%%

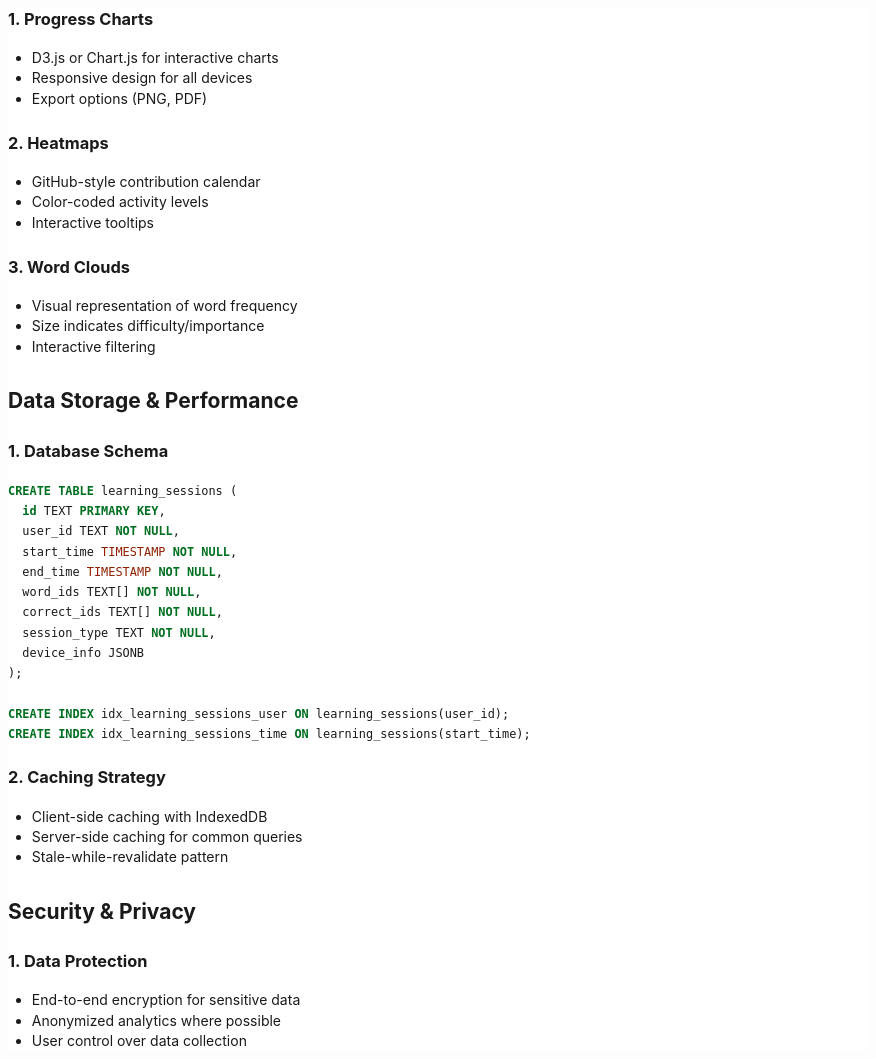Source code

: ### 1. Progress Charts

- D3.js or Chart.js for interactive charts
- Responsive design for all devices
- Export options (PNG, PDF)

### 2. Heatmaps

- GitHub-style contribution calendar
- Color-coded activity levels
- Interactive tooltips

### 3. Word Clouds

- Visual representation of word frequency
- Size indicates difficulty/importance
- Interactive filtering

## Data Storage & Performance

### 1. Database Schema

```sql
CREATE TABLE learning_sessions (
  id TEXT PRIMARY KEY,
  user_id TEXT NOT NULL,
  start_time TIMESTAMP NOT NULL,
  end_time TIMESTAMP NOT NULL,
  word_ids TEXT[] NOT NULL,
  correct_ids TEXT[] NOT NULL,
  session_type TEXT NOT NULL,
  device_info JSONB
);

CREATE INDEX idx_learning_sessions_user ON learning_sessions(user_id);
CREATE INDEX idx_learning_sessions_time ON learning_sessions(start_time);
```

### 2. Caching Strategy

- Client-side caching with IndexedDB
- Server-side caching for common queries
- Stale-while-revalidate pattern

## Security & Privacy

### 1. Data Protection

- End-to-end encryption for sensitive data
- Anonymized analytics where possible
- User control over data collection

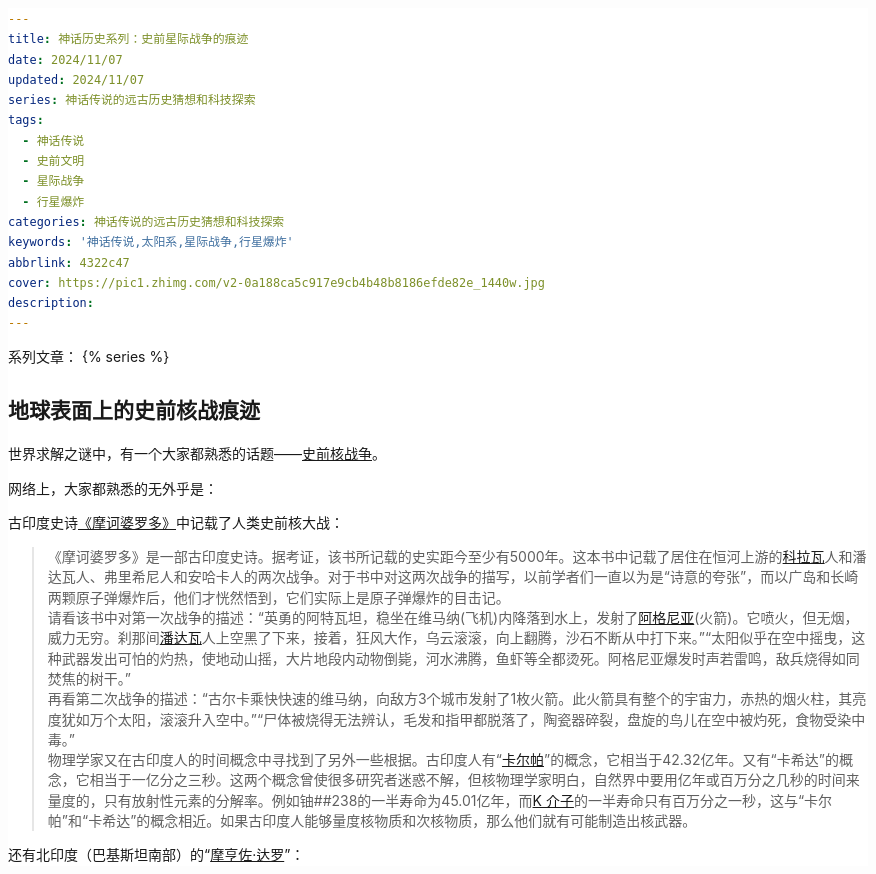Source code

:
 ```yaml
---
title: 神话历史系列：史前星际战争的痕迹
date: 2024/11/07
updated: 2024/11/07
series: 神话传说的远古历史猜想和科技探索
tags:
  - 神话传说
  - 史前文明
  - 星际战争
  - 行星爆炸
categories: 神话传说的远古历史猜想和科技探索
keywords: '神话传说,太阳系,星际战争,行星爆炸'
abbrlink: 4322c47
cover: https://pic1.zhimg.com/v2-0a188ca5c917e9cb4b48b8186efde82e_1440w.jpg
description:
---
```


系列文章：
{% series %}

## 地球表面上的史前核战痕迹

世界求解之谜中，有一个大家都熟悉的话题——[史前核战争](https://zhida.zhihu.com/search?content_id=239303735&content_type=Article&match_order=1&q=%E5%8F%B2%E5%89%8D%E6%A0%B8%E6%88%98%E4%BA%89&zhida_source=entity)。

网络上，大家都熟悉的无外乎是：

古印度史诗[《摩诃婆罗多》](https://zhida.zhihu.com/search?content_id=239303735&content_type=Article&match_order=1&q=%E3%80%8A%E6%91%A9%E8%AF%83%E5%A9%86%E7%BD%97%E5%A4%9A%E3%80%8B&zhida_source=entity)中记载了人类史前核大战：

> 《摩诃婆罗多》是一部古印度史诗。据考证，该书所记载的史实距今至少有5000年。这本书中记载了居住在恒河上游的[科拉瓦](https://zhida.zhihu.com/search?content_id=239303735&content_type=Article&match_order=1&q=%E7%A7%91%E6%8B%89%E7%93%A6&zhida_source=entity)人和潘达瓦人、弗里希尼人和安哈卡人的两次战争。对于书中对这两次战争的描写，以前学者们一直以为是“诗意的夸张”，而以广岛和长崎两颗原子弹爆炸后，他们才恍然悟到，它们实际上是原子弹爆炸的目击记。  
> 请看该书中对第一次战争的描述：“英勇的阿特瓦坦，稳坐在维马纳(飞机)内降落到水上，发射了[阿格尼亚](https://zhida.zhihu.com/search?content_id=239303735&content_type=Article&match_order=1&q=%E9%98%BF%E6%A0%BC%E5%B0%BC%E4%BA%9A&zhida_source=entity)(火箭)。它喷火，但无烟，威力无穷。刹那间[潘达瓦](https://zhida.zhihu.com/search?content_id=239303735&content_type=Article&match_order=2&q=%E6%BD%98%E8%BE%BE%E7%93%A6&zhida_source=entity)人上空黑了下来，接着，狂风大作，乌云滚滚，向上翻腾，沙石不断从中打下来。”“太阳似乎在空中摇曳，这种武器发出可怕的灼热，使地动山摇，大片地段内动物倒毙，河水沸腾，鱼虾等全都烫死。阿格尼亚爆发时声若雷鸣，敌兵烧得如同焚焦的树干。”  
> 再看第二次战争的描述：“古尔卡乘快快速的维马纳，向敌方3个城市发射了1枚火箭。此火箭具有整个的宇宙力，赤热的烟火柱，其亮度犹如万个太阳，滚滚升入空中。”“尸体被烧得无法辨认，毛发和指甲都脱落了，陶瓷器碎裂，盘旋的鸟儿在空中被灼死，食物受染中毒。”  
> 物理学家又在古印度人的时间概念中寻找到了另外一些根据。古印度人有“[卡尔帕](https://zhida.zhihu.com/search?content_id=239303735&content_type=Article&match_order=1&q=%E5%8D%A1%E5%B0%94%E5%B8%95&zhida_source=entity)”的概念，它相当于42.32亿年。又有“卡希达”的概念，它相当于一亿分之三秒。这两个概念曾使很多研究者迷惑不解，但核物理学家明白，自然界中要用亿年或百万分之几秒的时间来量度的，只有放射性元素的分解率。例如铀##238的一半寿命为45.01亿年，而[K 介子](https://zhida.zhihu.com/search?content_id=239303735&content_type=Article&match_order=1&q=K+%E4%BB%8B%E5%AD%90&zhida_source=entity)的一半寿命只有百万分之一秒，这与“卡尔帕”和“卡希达”的概念相近。如果古印度人能够量度核物质和次核物质，那么他们就有可能制造出核武器。

还有北印度（巴基斯坦南部）的“[摩亨佐·达罗](https://zhida.zhihu.com/search?content_id=239303735&content_type=Article&match_order=1&q=%E6%91%A9%E4%BA%A8%E4%BD%90%C2%B7%E8%BE%BE%E7%BD%97&zhida_source=entity)”：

%%

• PROBLEM DETAILS: In full and without change, repeat the material above, minus the pictures.

• SOLVED PROBLEM:
Source code

: ### 1. Progress Charts

- D3.js or Chart.js for interactive charts
- Responsive design for all devices
- Export options (PNG, PDF)

### 2. Heatmaps

- GitHub-style contribution calendar
- Color-coded activity levels
- Interactive tooltips

### 3. Word Clouds

- Visual representation of word frequency
- Size indicates difficulty/importance
- Interactive filtering

## Data Storage & Performance

### 1. Database Schema

```sql
CREATE TABLE learning_sessions (
  id TEXT PRIMARY KEY,
  user_id TEXT NOT NULL,
  start_time TIMESTAMP NOT NULL,
  end_time TIMESTAMP NOT NULL,
  word_ids TEXT[] NOT NULL,
  correct_ids TEXT[] NOT NULL,
  session_type TEXT NOT NULL,
  device_info JSONB
);

CREATE INDEX idx_learning_sessions_user ON learning_sessions(user_id);
CREATE INDEX idx_learning_sessions_time ON learning_sessions(start_time);
```

### 2. Caching Strategy

- Client-side caching with IndexedDB
- Server-side caching for common queries
- Stale-while-revalidate pattern

## Security & Privacy

### 1. Data Protection

- End-to-end encryption for sensitive data
- Anonymized analytics where possible
- User control over data collection

Source code

:
 ```yaml
---
title: 神话历史系列：史前星际战争的痕迹
date: 2024/11/07
updated: 2024/11/07
series: 神话传说的远古历史猜想和科技探索
tags:
  - 神话传说
  - 史前文明
  - 星际战争
  - 行星爆炸
categories: 神话传说的远古历史猜想和科技探索
keywords: '神话传说,太阳系,星际战争,行星爆炸'
abbrlink: 4322c47
cover: https://pic1.zhimg.com/v2-0a188ca5c917e9cb4b48b8186efde82e_1440w.jpg
description:
---
```


系列文章：
{% series %}

## 地球表面上的史前核战痕迹

世界求解之谜中，有一个大家都熟悉的话题——[史前核战争](https://zhida.zhihu.com/search?content_id=239303735&content_type=Article&match_order=1&q=%E5%8F%B2%E5%89%8D%E6%A0%B8%E6%88%98%E4%BA%89&zhida_source=entity)。

网络上，大家都熟悉的无外乎是：

古印度史诗[《摩诃婆罗多》](https://zhida.zhihu.com/search?content_id=239303735&content_type=Article&match_order=1&q=%E3%80%8A%E6%91%A9%E8%AF%83%E5%A9%86%E7%BD%97%E5%A4%9A%E3%80%8B&zhida_source=entity)中记载了人类史前核大战：

> 《摩诃婆罗多》是一部古印度史诗。据考证，该书所记载的史实距今至少有5000年。这本书中记载了居住在恒河上游的[科拉瓦](https://zhida.zhihu.com/search?content_id=239303735&content_type=Article&match_order=1&q=%E7%A7%91%E6%8B%89%E7%93%A6&zhida_source=entity)人和潘达瓦人、弗里希尼人和安哈卡人的两次战争。对于书中对这两次战争的描写，以前学者们一直以为是“诗意的夸张”，而以广岛和长崎两颗原子弹爆炸后，他们才恍然悟到，它们实际上是原子弹爆炸的目击记。  
> 请看该书中对第一次战争的描述：“英勇的阿特瓦坦，稳坐在维马纳(飞机)内降落到水上，发射了[阿格尼亚](https://zhida.zhihu.com/search?content_id=239303735&content_type=Article&match_order=1&q=%E9%98%BF%E6%A0%BC%E5%B0%BC%E4%BA%9A&zhida_source=entity)(火箭)。它喷火，但无烟，威力无穷。刹那间[潘达瓦](https://zhida.zhihu.com/search?content_id=239303735&content_type=Article&match_order=2&q=%E6%BD%98%E8%BE%BE%E7%93%A6&zhida_source=entity)人上空黑了下来，接着，狂风大作，乌云滚滚，向上翻腾，沙石不断从中打下来。”“太阳似乎在空中摇曳，这种武器发出可怕的灼热，使地动山摇，大片地段内动物倒毙，河水沸腾，鱼虾等全都烫死。阿格尼亚爆发时声若雷鸣，敌兵烧得如同焚焦的树干。”  
> 再看第二次战争的描述：“古尔卡乘快快速的维马纳，向敌方3个城市发射了1枚火箭。此火箭具有整个的宇宙力，赤热的烟火柱，其亮度犹如万个太阳，滚滚升入空中。”“尸体被烧得无法辨认，毛发和指甲都脱落了，陶瓷器碎裂，盘旋的鸟儿在空中被灼死，食物受染中毒。”  
> 物理学家又在古印度人的时间概念中寻找到了另外一些根据。古印度人有“[卡尔帕](https://zhida.zhihu.com/search?content_id=239303735&content_type=Article&match_order=1&q=%E5%8D%A1%E5%B0%94%E5%B8%95&zhida_source=entity)”的概念，它相当于42.32亿年。又有“卡希达”的概念，它相当于一亿分之三秒。这两个概念曾使很多研究者迷惑不解，但核物理学家明白，自然界中要用亿年或百万分之几秒的时间来量度的，只有放射性元素的分解率。例如铀##238的一半寿命为45.01亿年，而[K 介子](https://zhida.zhihu.com/search?content_id=239303735&content_type=Article&match_order=1&q=K+%E4%BB%8B%E5%AD%90&zhida_source=entity)的一半寿命只有百万分之一秒，这与“卡尔帕”和“卡希达”的概念相近。如果古印度人能够量度核物质和次核物质，那么他们就有可能制造出核武器。

还有北印度（巴基斯坦南部）的“[摩亨佐·达罗](https://zhida.zhihu.com/search?content_id=239303735&content_type=Article&match_order=1&q=%E6%91%A9%E4%BA%A8%E4%BD%90%C2%B7%E8%BE%BE%E7%BD%97&zhida_source=entity)”：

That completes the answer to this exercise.